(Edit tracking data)
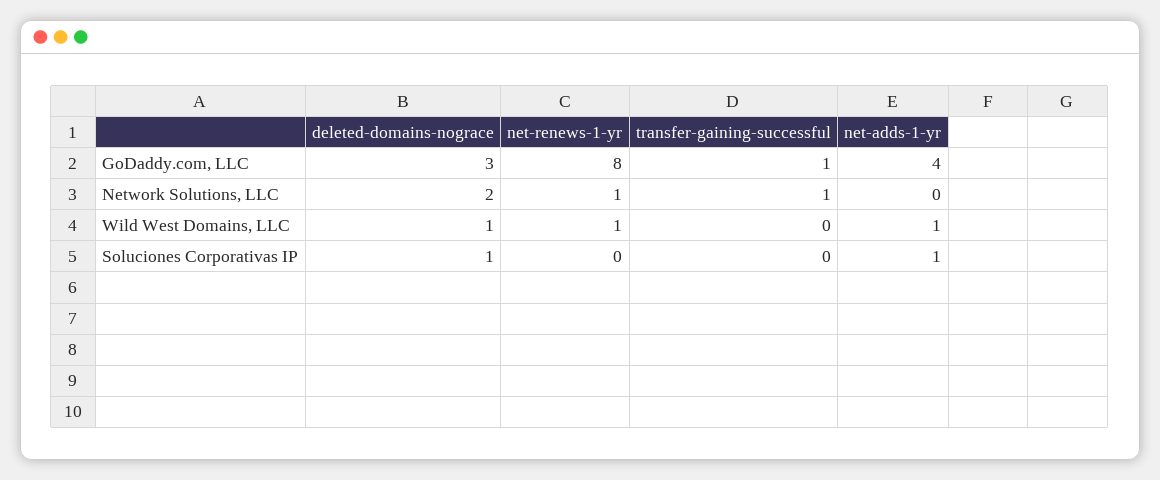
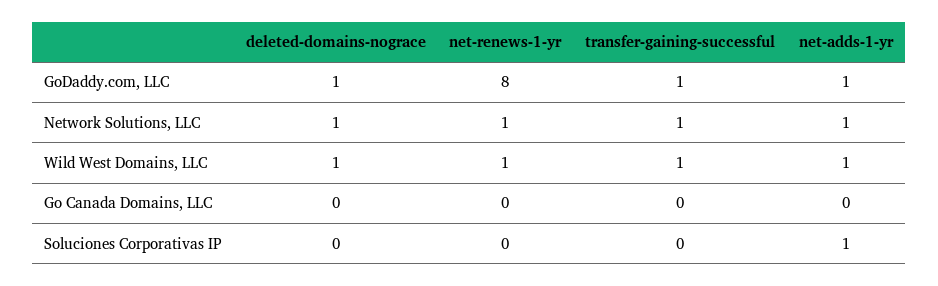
  {
    "deleted-domains-nograce": {
-     "GoDaddy.com, LLC": 3,
+     "GoDaddy.com, LLC": 1,
-     "Network Solutions, LLC": 2,
+     "Network Solutions, LLC": 1,
      "Wild West Domains, LLC": 1,
-     "Soluciones Corporativas IP": 1
+     "Soluciones Corporativas IP": 0,
+     "Go Canada Domains, LLC": 0
    },
    "net-renews-1-yr": {
      "GoDaddy.com, LLC": 8,
      "Network Solutions, LLC": 1,
      "Wild West Domains, LLC": 1,
-     "Soluciones Corporativas IP": 0
+     "Soluciones Corporativas IP": 0,
+     "Go Canada Domains, LLC": 0
    },
    "transfer-gaining-successful": {
      "GoDaddy.com, LLC": 1,
      "Network Solutions, LLC": 1,
-     "Wild West Domains, LLC": 0,
+     "Wild West Domains, LLC": 1,
-     "Soluciones Corporativas IP": 0
+     "Soluciones Corporativas IP": 0,
+     "Go Canada Domains, LLC": 0
    },
    "net-adds-1-yr": {
-     "GoDaddy.com, LLC": 4,
+     "GoDaddy.com, LLC": 1,
-     "Network Solutions, LLC": 0,
+     "Network Solutions, LLC": 1,
      "Wild West Domains, LLC": 1,
-     "Soluciones Corporativas IP": 1
+     "Soluciones Corporativas IP": 1,
+     "Go Canada Domains, LLC": 0
    }
  }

• _DESCRIPTION OF THE TASK_:
Your copy should match the data exactly, apart from the images, which are dropped.

• _ANSWER_:
  {
    "deleted-domains-nograce": {
-     "GoDaddy.com, LLC": 3,
+     "GoDaddy.com, LLC": 1,
-     "Network Solutions, LLC": 2,
+     "Network Solutions, LLC": 1,
      "Wild West Domains, LLC": 1,
-     "Soluciones Corporativas IP": 1
+     "Soluciones Corporativas IP": 0,
+     "Go Canada Domains, LLC": 0
    },
    "net-renews-1-yr": {
      "GoDaddy.com, LLC": 8,
      "Network Solutions, LLC": 1,
      "Wild West Domains, LLC": 1,
-     "Soluciones Corporativas IP": 0
+     "Soluciones Corporativas IP": 0,
+     "Go Canada Domains, LLC": 0
    },
    "transfer-gaining-successful": {
      "GoDaddy.com, LLC": 1,
      "Network Solutions, LLC": 1,
-     "Wild West Domains, LLC": 0,
+     "Wild West Domains, LLC": 1,
-     "Soluciones Corporativas IP": 0
+     "Soluciones Corporativas IP": 0,
+     "Go Canada Domains, LLC": 0
    },
    "net-adds-1-yr": {
-     "GoDaddy.com, LLC": 4,
+     "GoDaddy.com, LLC": 1,
-     "Network Solutions, LLC": 0,
+     "Network Solutions, LLC": 1,
      "Wild West Domains, LLC": 1,
-     "Soluciones Corporativas IP": 1
+     "Soluciones Corporativas IP": 1,
+     "Go Canada Domains, LLC": 0
    }
  }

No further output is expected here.